> _STUDY QUESTIONS_
1 – Reproduce the passage on benefit statistics word for word, starting at "Earlier this month" and ending at "return to work.".
2 – Answer these questions from the passage on benefit statistics:
(a) How many claims were closed before undergoing assessment, and over what period?
(b) Who was rebuked earlier this month, and what had he claimed?
(c) To whom was Mr Dilnot's letter addressed?
3 – Extend the passage on benefit statistics, picking up right after its final sentence.

> _EXCERPT TO READ_

=== Begin Enclosure ===

Mr Dilnot said that the Tory chairman appeared to have "conflated" figures for IB claimants being moved onto the new benefit with those for new applicants for ESA who had not previously been in receipt of incapacity benefit.

Some 878,300 of these claims were closed before undergoing assessment over a three-and-a-half year period from October 2008 to May 2012.

Shadow work and pensions secretary Liam Byrne called on Mr Shapps to apologise for "trying to pull the wool over people's eyes" in the latest of a series of cases in which Conservative ministers have been rapped over the knuckles for misusing statistics.

Earlier this month Work and Pensions Secretary Iain Duncan Smith was rebuked for claiming that figures showed the Government's benefits cap had driven 8,000 people to return to work.

In February, Mr Dilnot said David Cameron was wrong to claim in a party political broadcast that state debt was falling. And in December last year, he asked Health Secretary Jeremy Hunt to stop claiming that he had increased the NHS budget in real terms in each of the last two years.

Mr Dilnot's latest comments came in a letter to Labour MP Sheila Gilmore, who raised a complaint over a Conservative press release issued in March this year under the headline: "Nearly 1 million people drop incapacity benefit claim before medical test."

Ms Gilmore also complained that press reports of the issue implied that those dropping claims were doing so because they had never really been ill.

In his letter, Mr Dilnot pointed to research by the Department for Work and Pensions (DWP), which found that "an important reason" why claims were withdrawn before assessments were completed was that "the person recovered and either returned to work or claimed a benefit more appropriate to their situation".

In the press release, Mr Shapps said: "Our reforms are about freeing people from a system of dependency that's trapped them and their families for decades - and people are getting back into work as a result. These figures demonstrate how the welfare system was broken under Labour and why our reforms are so important."

But Mr Dilnot found: "Having reviewed the article and the relevant figures, we have concluded that these statements appear to conflate official statistics relating to new claimants of the ESA with official statistics on recipients of the incapacity benefit (IB) who are being migrated across to the ESA.

=== End Enclosure ===

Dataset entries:
=== Begin Enclosure ===

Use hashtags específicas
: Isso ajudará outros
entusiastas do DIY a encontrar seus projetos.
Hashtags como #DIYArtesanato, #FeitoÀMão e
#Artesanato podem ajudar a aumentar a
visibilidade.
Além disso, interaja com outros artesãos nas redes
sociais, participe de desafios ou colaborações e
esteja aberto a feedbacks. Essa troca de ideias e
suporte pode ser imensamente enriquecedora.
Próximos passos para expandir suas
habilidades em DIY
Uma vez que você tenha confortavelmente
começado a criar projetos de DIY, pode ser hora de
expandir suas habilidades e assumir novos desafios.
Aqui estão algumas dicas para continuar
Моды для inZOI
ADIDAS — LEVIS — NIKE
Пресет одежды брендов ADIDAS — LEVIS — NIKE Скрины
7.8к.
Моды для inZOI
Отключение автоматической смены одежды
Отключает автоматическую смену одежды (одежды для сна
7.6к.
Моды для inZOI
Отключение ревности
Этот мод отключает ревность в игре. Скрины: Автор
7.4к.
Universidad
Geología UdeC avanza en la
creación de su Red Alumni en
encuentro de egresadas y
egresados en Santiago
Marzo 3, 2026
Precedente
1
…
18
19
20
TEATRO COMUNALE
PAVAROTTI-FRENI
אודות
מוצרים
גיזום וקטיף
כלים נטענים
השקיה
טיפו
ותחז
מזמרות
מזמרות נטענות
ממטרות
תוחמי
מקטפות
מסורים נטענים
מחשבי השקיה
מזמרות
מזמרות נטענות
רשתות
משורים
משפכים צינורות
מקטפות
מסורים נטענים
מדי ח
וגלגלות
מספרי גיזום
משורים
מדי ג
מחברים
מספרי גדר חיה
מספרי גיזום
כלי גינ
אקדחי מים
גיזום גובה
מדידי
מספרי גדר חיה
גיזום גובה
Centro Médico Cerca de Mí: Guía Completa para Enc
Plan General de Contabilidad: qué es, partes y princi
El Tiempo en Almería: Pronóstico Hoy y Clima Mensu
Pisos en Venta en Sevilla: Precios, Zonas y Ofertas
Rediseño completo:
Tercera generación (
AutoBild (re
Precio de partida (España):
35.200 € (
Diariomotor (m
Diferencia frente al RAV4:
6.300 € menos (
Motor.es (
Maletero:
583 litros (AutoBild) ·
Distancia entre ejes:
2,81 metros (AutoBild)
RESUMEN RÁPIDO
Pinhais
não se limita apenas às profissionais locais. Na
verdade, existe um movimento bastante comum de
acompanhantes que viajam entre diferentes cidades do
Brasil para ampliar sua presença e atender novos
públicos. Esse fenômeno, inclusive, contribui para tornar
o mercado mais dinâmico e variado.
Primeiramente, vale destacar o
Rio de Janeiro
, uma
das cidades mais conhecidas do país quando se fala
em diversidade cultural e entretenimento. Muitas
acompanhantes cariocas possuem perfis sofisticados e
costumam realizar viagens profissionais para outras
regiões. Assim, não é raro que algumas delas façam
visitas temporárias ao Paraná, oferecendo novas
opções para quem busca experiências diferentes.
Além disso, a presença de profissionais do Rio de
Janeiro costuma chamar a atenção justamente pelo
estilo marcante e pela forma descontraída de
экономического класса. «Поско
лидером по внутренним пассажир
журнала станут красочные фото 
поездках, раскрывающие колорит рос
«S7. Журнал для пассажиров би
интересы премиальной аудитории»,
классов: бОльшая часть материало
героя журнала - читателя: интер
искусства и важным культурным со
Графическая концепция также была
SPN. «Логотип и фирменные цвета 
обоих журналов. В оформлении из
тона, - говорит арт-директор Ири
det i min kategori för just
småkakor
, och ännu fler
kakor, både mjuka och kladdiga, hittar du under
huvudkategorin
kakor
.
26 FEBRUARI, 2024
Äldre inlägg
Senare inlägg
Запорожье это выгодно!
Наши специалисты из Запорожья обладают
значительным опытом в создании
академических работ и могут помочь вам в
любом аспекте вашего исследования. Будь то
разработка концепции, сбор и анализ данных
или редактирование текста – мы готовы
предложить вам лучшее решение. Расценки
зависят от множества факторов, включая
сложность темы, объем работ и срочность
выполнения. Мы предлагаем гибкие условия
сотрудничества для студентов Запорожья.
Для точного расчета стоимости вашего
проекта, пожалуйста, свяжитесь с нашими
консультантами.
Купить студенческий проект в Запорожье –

=== End Enclosure ===

> _PER-TASK OUTPUTS_
1 –
Earlier this month Work and Pensions Secretary Iain Duncan Smith was rebuked for claiming that figures showed the Government's benefits cap had driven 8,000 people to return to work.

2 –
(a) Some 878,300 claims, over a three-and-a-half year period from October 2008 to May 2012.
(b) Work and Pensions Secretary Iain Duncan Smith. He had claimed that figures showed the Government's benefits cap had driven 8,000 people to return to work.
(c) Labour MP Sheila Gilmore.

3 –
"According to official statistics published by the Department for Work and Pensions (DWP) in January 2013, a total of 603,600 recipients of IB were referred for reassessment as part of the migration across to ESA between March 2011 and May 2012. Of these, 19,700 claims were closed prior to a work capability assessment in the period to May 2012.

"The figure of 'nearly 900,000' referenced in the article appears to refer to the cumulative total of 878,300 new claims for the ESA (i.e. not pre-existing IB recipients) which were closed before undergoing assessment in the period from October 2008 to May 2012."

Mr Byrne said: "This is a Government that doesn't like to let the facts get in the way of a good story.

"Grant Shapps may know a thing or two about making things up but it really is outrageous that the Tories have been caught yet again misusing statistics for their own ends. People want a Government that deals with the problems facing Britain, with a plan for getting growth and jobs in our economy, not one that repeatedly misleads the public.

"Grant Shapps needs to come clean and apologise for trying to pull the wool over people's eyes."

A Conservative spokesman said: “As Andrew Dilnot has said in his letter, DWP research shows that 'an important reason why ESA claims in this sample were withdrawn or closed before they were fully assessed was because the person recovered and either returned to work, or claimed a benefit more appropriate to their situation.

“This Government is fixing the welfare system to make work pay. We're capping benefits so that no out-of-work household can claim more than the average working family earns and introducing Universal Credit so it always pays to work.

“The same old Labour Party have opposed every single measure we've taken to fix welfare.”